Angel's flyers would be launched in stacks, like piles of Brobdingnagian dinner plates, packaged into canisters and fired into space from electromagnetic guns more than a kilometre long. Twenty such cannons would fire 1-ton payloads every five minutes for ten years. Once in space, the flyers make their way to the Lagrange point using fuel-efficient ion thrusters, where they spread out into a cloud as wide as the Earth and 100,000 km long.

And the bill, please? Estimating the costs of materials and launch facility, launch energy, and manufacturing, Angel says it could be done for less than $5 trillion.

All this sounds a long way from the sober accounting of the Stern report. But if you take the report seriously – and as a former chief economist of the World Bank, Stern apparently has the right credentials, although his conclusions have proved predictably controversial – it is similarly mind-boggling.

For example, Stern says that the impacts of climate change could end up costing the world up to 20% of its annual GDP. He compares the effect to that of the world wars or the Great Depression. The "radical change in the physical geography of the world" that climate change would produce, he says, "must lead to major changes in the human geography – where people live and how they live their lives".

Mitigating this potential crisis would require equally drastic measures. Stern does not consider technofixes like the space sunshade, but dwells instead on the far less sexy measure of reducing greenhouse-gas emissions. Gordon Brown, the UK's Chancellor of the Exchequer, who commissioned the report, has called for cuts of 30% by 2020 and 60% by 2050.

Stern's solutions involve energy-saving and improvements in energy efficiency, stopping deforestation, and switching to non-fossil-fuel energy sources. That will work only if the effort is international, he says (which is one reason why sceptics have scoffed), and it will incur a substantial cost: 1% of global GDP over the next 50 years, an amount that Stern calls "significant but manageable", and which squares with some previous estimates.

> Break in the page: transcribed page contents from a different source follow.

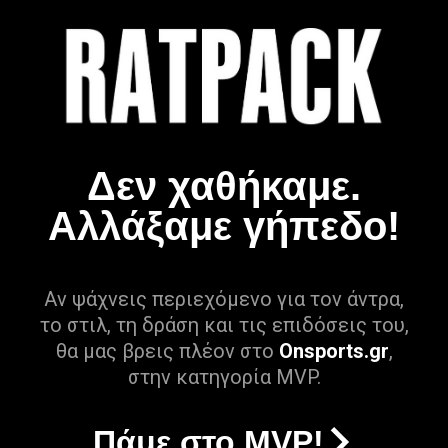
Δεν χαθήκαμε.
Αλλάξαμε γήπεδο!
Αν ψάχνεις περιεχόμενο για τον άντρα,
το στιλ, τη δράση και τις επιδόσεις του,
θα μας βρεις πλέον στο
Onsports.gr
,
στην κατηγορία MVP.
Πάμε στο MVP!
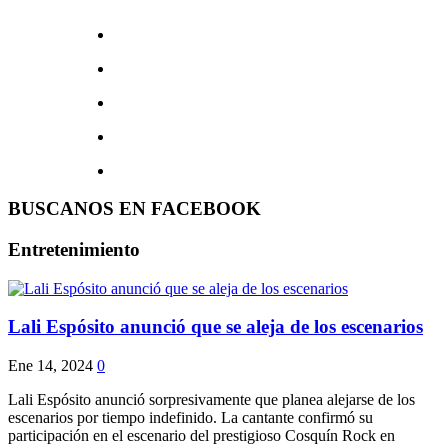
BUSCANOS EN FACEBOOK
Entretenimiento
Lali Espósito anunció que se aleja de los escenarios
Ene 14, 2024
0
Lali Espósito anunció sorpresivamente que planea alejarse de los
escenarios por tiempo indefinido. La cantante confirmó su
participación en el escenario del prestigioso Cosquín Rock en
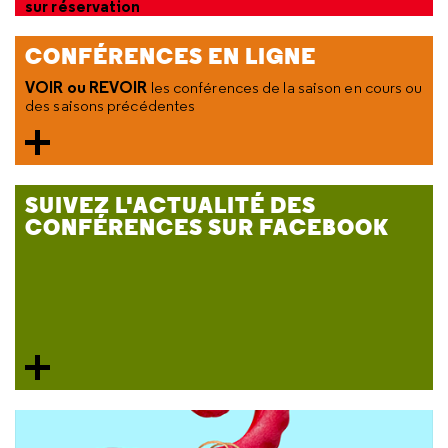
sur réservation
CONFÉRENCES EN LIGNE
VOIR ou REVOIR
les conférences de la saison en cours ou
des saisons précédentes
SUIVEZ L'ACTUALITÉ DES
CONFÉRENCES SUR FACEBOOK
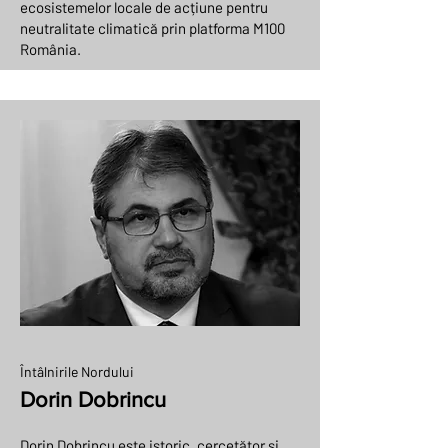
ecosistemelor locale de acțiune pentru
neutralitate climatică prin platforma M100
România.
Întâlnirile Nordului
Dorin Dobrincu
Dorin Dobrincu este istoric, cercetător și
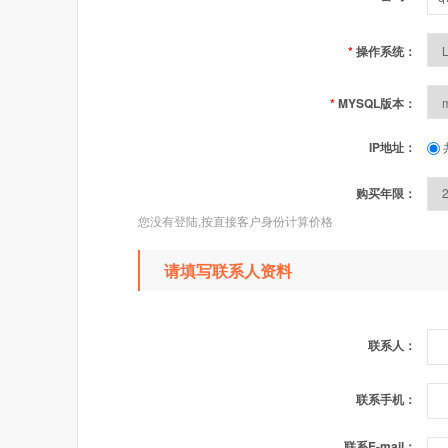
*
操作系统：
*
MYSQL版本：
IP地址：
购买年限：
您没有登陆,按直接客户身份计算价格
请填写联系人资料
联系人：
联系手机：
联系E-mail：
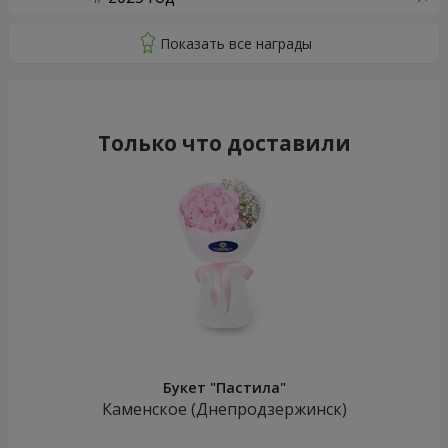
Только что доставили
Букет "Пастила"
Каменское (Днепродзержинск)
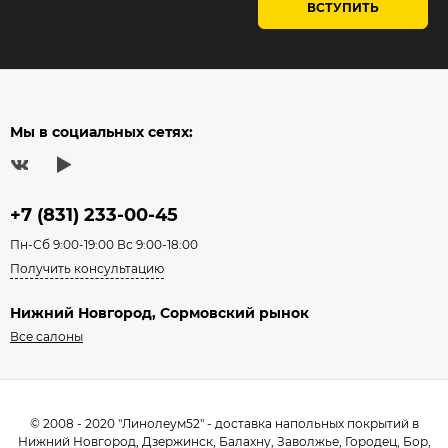
ВСТУПИТЬ
Мы в социальных сетях:
+7 (831) 233-00-45
Пн-Сб 9:00-19:00 Вс 9:00-18:00
Получить консультацию
Нижний Новгород, Сормовский рынок
Все салоны
© 2008 - 2020 "Линолеум52" - доставка напольных покрытий в
Нижний Новгород, Дзержинск, Балахну, Заволжье, Городец, Бор,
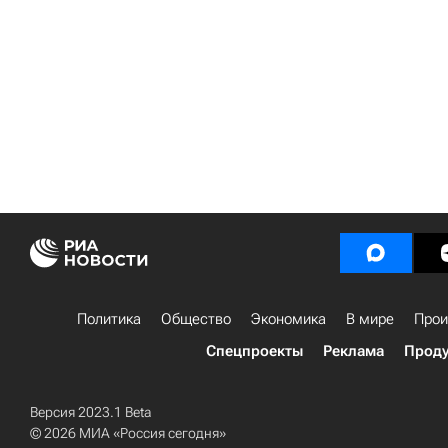
Политика
Общество
Экономика
В мире
Прои
Спецпроекты
Реклама
Проду
Версия 2023.1 Beta
© 2026 МИА «Россия сегодня»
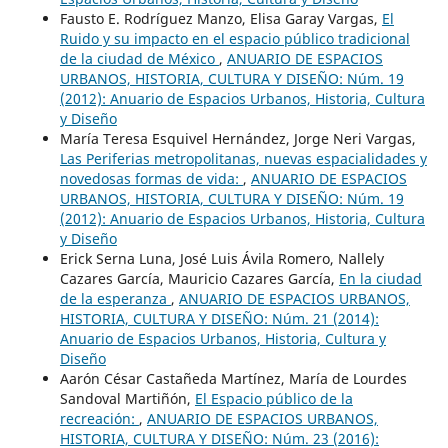
Fausto E. Rodríguez Manzo, Elisa Garay Vargas,
El
Ruido y su impacto en el espacio público tradicional
de la ciudad de México
,
ANUARIO DE ESPACIOS
URBANOS, HISTORIA, CULTURA Y DISEÑO: Núm. 19
(2012): Anuario de Espacios Urbanos, Historia, Cultura
y Diseño
María Teresa Esquivel Hernández, Jorge Neri Vargas,
Las Periferias metropolitanas, nuevas espacialidades y
novedosas formas de vida:
,
ANUARIO DE ESPACIOS
URBANOS, HISTORIA, CULTURA Y DISEÑO: Núm. 19
(2012): Anuario de Espacios Urbanos, Historia, Cultura
y Diseño
Erick Serna Luna, José Luis Ávila Romero, Nallely
Cazares García, Mauricio Cazares García,
En la ciudad
de la esperanza
,
ANUARIO DE ESPACIOS URBANOS,
HISTORIA, CULTURA Y DISEÑO: Núm. 21 (2014):
Anuario de Espacios Urbanos, Historia, Cultura y
Diseño
Aarón César Castañeda Martínez, María de Lourdes
Sandoval Martiñón,
El Espacio público de la
recreación:
,
ANUARIO DE ESPACIOS URBANOS,
HISTORIA, CULTURA Y DISEÑO: Núm. 23 (2016):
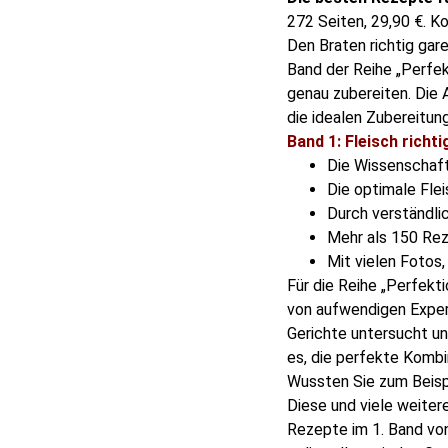
272 Seiten,
29,90 €.
Ko
Den Braten richtig gar
Band der Reihe „Perfek
genau zubereiten. Die 
die idealen Zubereitun
Band 1: Fleisch richt
Die Wissenschaft
Die optimale Fle
Durch verständli
Mehr als 150 Reze
Mit vielen Fotos,
Für die Reihe „Perfekt
von aufwendigen Expe
Gerichte untersucht un
es, die perfekte Kombi
Wussten Sie zum Beispi
Diese und viele weiter
Rezepte im 1. Band von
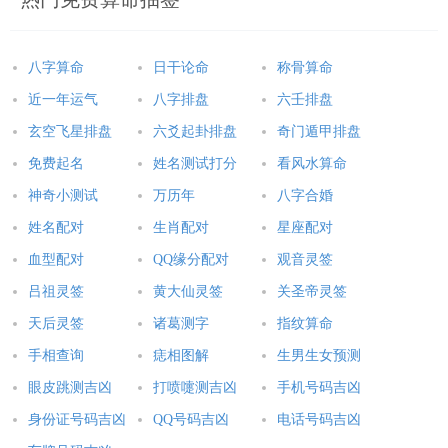
八字算命
日干论命
称骨算命
近一年运气
八字排盘
六壬排盘
玄空飞星排盘
六爻起卦排盘
奇门遁甲排盘
免费起名
姓名测试打分
看风水算命
神奇小测试
万历年
八字合婚
姓名配对
生肖配对
星座配对
血型配对
QQ缘分配对
观音灵签
吕祖灵签
黄大仙灵签
关圣帝灵签
天后灵签
诸葛测字
指纹算命
手相查询
痣相图解
生男生女预测
眼皮跳测吉凶
打喷嚏测吉凶
手机号码吉凶
身份证号码吉凶
QQ号码吉凶
电话号码吉凶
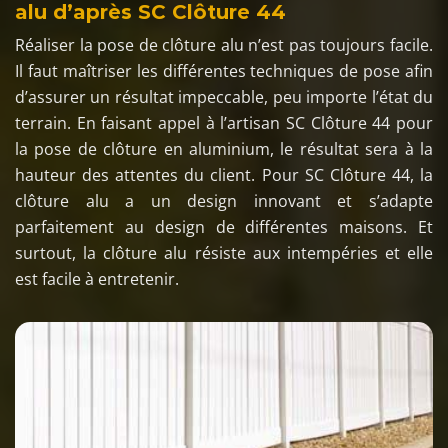
alu d’après SC Clôture 44
Réaliser la pose de clôture alu n’est pas toujours facile.
Il faut maîtriser les différentes techniques de pose afin
d’assurer un résultat impeccable, peu importe l’état du
terrain. En faisant appel à l’artisan SC Clôture 44 pour
la pose de clôture en aluminium, le résultat sera à la
hauteur des attentes du client. Pour SC Clôture 44, la
clôture alu a un design innovant et s’adapte
parfaitement au design de différentes maisons. Et
surtout, la clôture alu résiste aux intempéries et elle
est facile à entretenir.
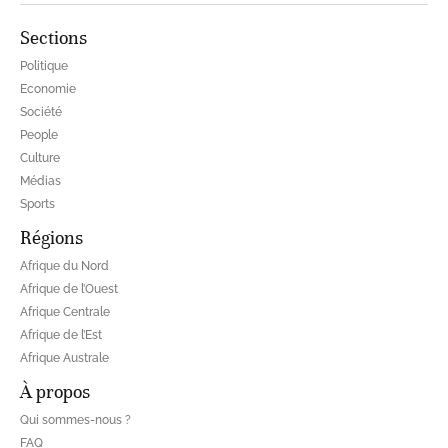
Sections
Politique
Economie
Société
People
Culture
Médias
Sports
Régions
Afrique du Nord
Afrique de l’Ouest
Afrique Centrale
Afrique de l’Est
Afrique Australe
À propos
Qui sommes-nous ?
FAQ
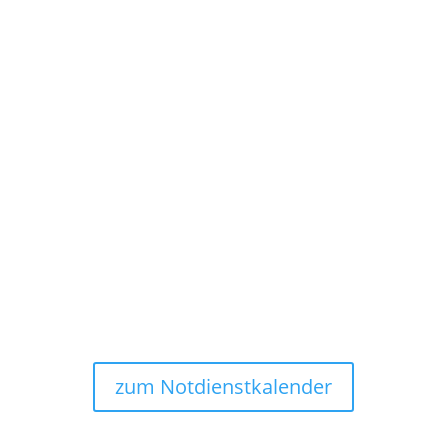
Mo, Di, Do, Fr,
8.00 - 13.00 u. 14.00 - 18.30 Uhr
Mi 8.00 Uhr - 13.00 Uhr
Sa 8.30 Uhr - 13.00 Uhr

Adresse
Geiststraße 7-
11
59302 Oelde
zum Notdienstkalender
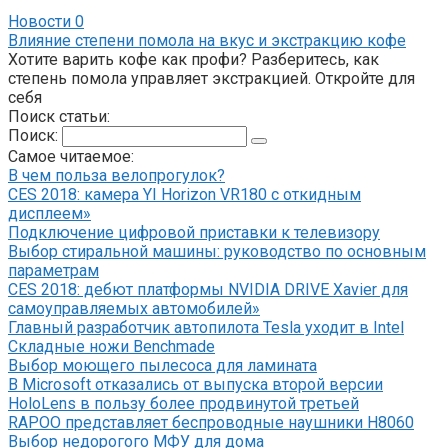
Новости
0
Влияние степени помола на вкус и экстракцию кофе
Хотите варить кофе как профи? Разберитесь, как
степень помола управляет экстракцией. Откройте для
себя
Поиск статьи:
Поиск:
Самое читаемое:
В чем польза велопрогулок?
CES 2018: камера YI Horizon VR180 с откидным
дисплеем»
Подключение цифровой приставки к телевизору
Выбор стиральной машины: руководство по основным
параметрам
CES 2018: дебют платформы NVIDIA DRIVE Xavier для
самоуправляемых автомобилей»
Главный разработчик автопилота Tesla уходит в Intel
Складные ножи Benchmade
Выбор моющего пылесоса для ламината
В Microsoft отказались от выпуска второй версии
HoloLens в пользу более продвинутой третьей
RAPOO представляет беспроводные наушники H8060
Выбор недорогого МФУ для дома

Whether the targets can be reached by putting solar cells on roofs, turning out lights, banning SUVs and building wind farms, or whether this will require more substantial measures such as new nuclear power stations, extensive carbon capture and sequestration, and fierce taxation of air travel, is a question that environmentalists, industrialists and politicians will continue to debate, no doubt as dogmatically as ever.

But as well as sketching an essay in ingenuity, Angel has done us the great favour of showing that there is probably never going to be the option of conducting business as usual under the shelter of a gigantic technofix.

Reference
1. http://www.hm-treasury.gov.uk/independent_reviews/stern_review_economics_climate_change/stern_review_report.cfm
2. Angel, R. Proc. Natl Acad. Sci. USA in press (2006) [doi:10.1073/pnas.0608163103]
3. Early, J. T. J. Brit. Interplanet. Soc. 42, 567-569 (1989)
4. Cooper, B. & Niven, L. "Ice and Mirrors", in Asimov's Science Fiction, February 2001.